REPUBLIKA.CO.ID, JAKARTA -- Pusat Studi Hukum dan Kebijakan Indonesia (PSHK) berpendapat Perppu No. 2 Tahun 2017 (Perppu Ormas) yang mengubah UU No. 17 Tahun 2013 tentang Organisasi Kemasyarakatan (UU Ormas) seolah membawa Indonesia kembali ke masa Orde Baru.
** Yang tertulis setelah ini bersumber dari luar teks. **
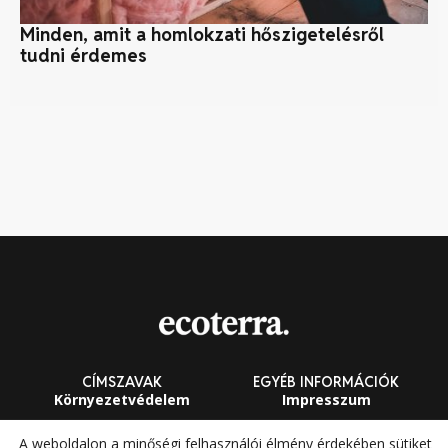
Minden, amit a homlokzati hőszigetelésről
Me
tudni érdemes
CÍMSZAVAK
EGYÉB INFORMÁCIÓK
Környezetvédelem
Impresszum
Fenntarthatóság
Általános Szerződési
A weboldalon a minőségi felhasználói élmény érdekében sütiket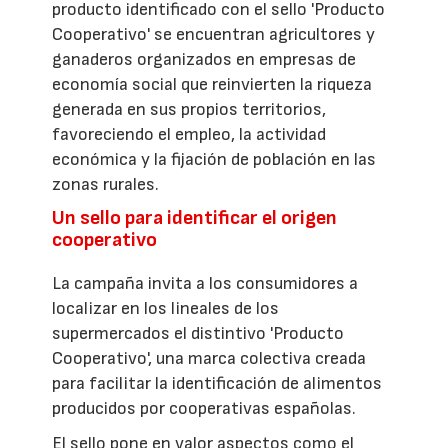
producto identificado con el sello 'Producto
Cooperativo' se encuentran agricultores y
ganaderos organizados en empresas de
economía social que reinvierten la riqueza
generada en sus propios territorios,
favoreciendo el empleo, la actividad
económica y la fijación de población en las
zonas rurales.
Un sello para identificar el origen
cooperativo
La campaña invita a los consumidores a
localizar en los lineales de los
supermercados el distintivo 'Producto
Cooperativo', una marca colectiva creada
para facilitar la identificación de alimentos
producidos por cooperativas españolas.
El sello pone en valor aspectos como el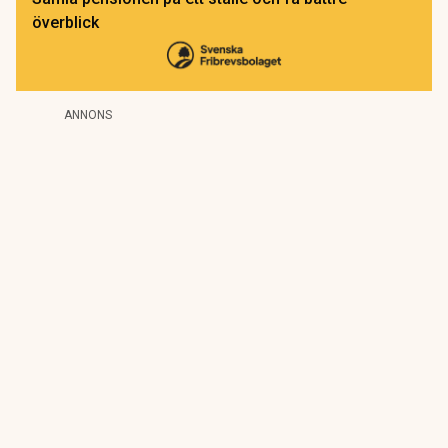
överblick
ANNONS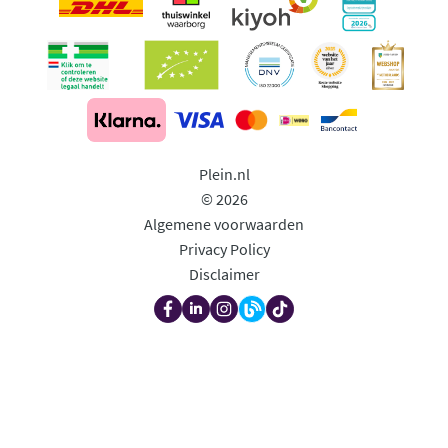
Plein.nl
© 2026
Algemene voorwaarden
Privacy Policy
Disclaimer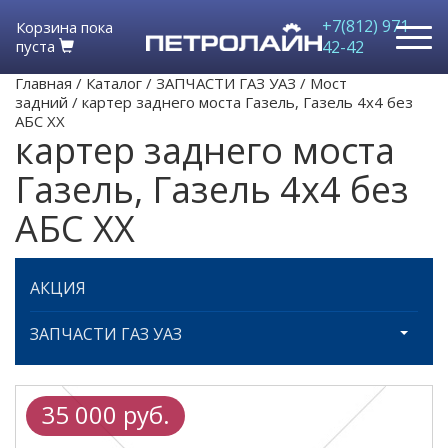
+7(812) 971-
Корзина пока
пуста
42-42
Главная
/
Каталог
/
ЗАПЧАСТИ ГАЗ УАЗ
/
Мост
задний
/
картер заднего моста Газель, Газель 4х4 без
АБС ХХ
картер заднего моста
Газель, Газель 4х4 без
АБС ХХ
АКЦИЯ
ЗАПЧАСТИ ГАЗ УАЗ
35 000 руб.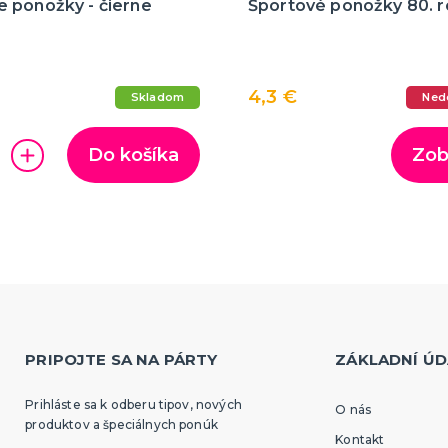
 ponožky - čierne
Športové ponožky 80. r
4,3 €
Skladom
Ned
Do košíka
Zob
PRIPOJTE SA NA PÁRTY
ZÁKLADNÍ ÚD
Prihláste sa k odberu tipov, nových
O nás
produktov a špeciálnych ponúk
Kontakt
Pasalnya, Perppu tersebut menempatkan posisi negara kembali berhadap-hadapan dengan organisasi masyarakat sipil.
"Perppu Ormas telah menempatkan posisi negara kembali berhadap-hadapan dengan organisasi masyarakat sipil, sama seperti yang terjadi pada masa Orde Baru," kata peneliti PSHK Miko Susanto Ginting dalam pesan singkat yang diterima Republika.co.id, Kamis (13/7).
Miko kemudian mengulas pembubaran Ormas tanpa melalui jalur pengadilan terakhir kali terjadi saat Pemerintah Orde Baru melalui UU Nomor 8 Tahun 1985. Saat itu pemerintah membubarkan secara sepihak organisasi Pemuda Islam Indonesia (PII) dan Gerakan Pemuda Marhaen (GPM) pada 1987.
Seperti diketahui, Pemerintah telah resmi menerbitkan Perppu No. 2 Tahun 2017 (Perppu Ormas) yang mengubah UU No. 17 Tahun 2013 tentang Organisasi Kemasyarakatan (UU Ormas). Perppu ini diyakini sebagai tindak lanjut rencana pemerintah untuk membubarkan organisasi Hizbut Tahrir Indonesia (HTI).
HTI dibubarkan pemerintah karena dianggap memiliki asas dan kegiatan bertentangan dengan Pancasila dan UUD 1945. Pemerintah kemudian beralasan, diterbitkannya Perppu tersebut karena UU Ormas belum secara komprehensif mengatur mekanisme pemberian sanksi yang efektif sehingga terjadi kekosongan hukum.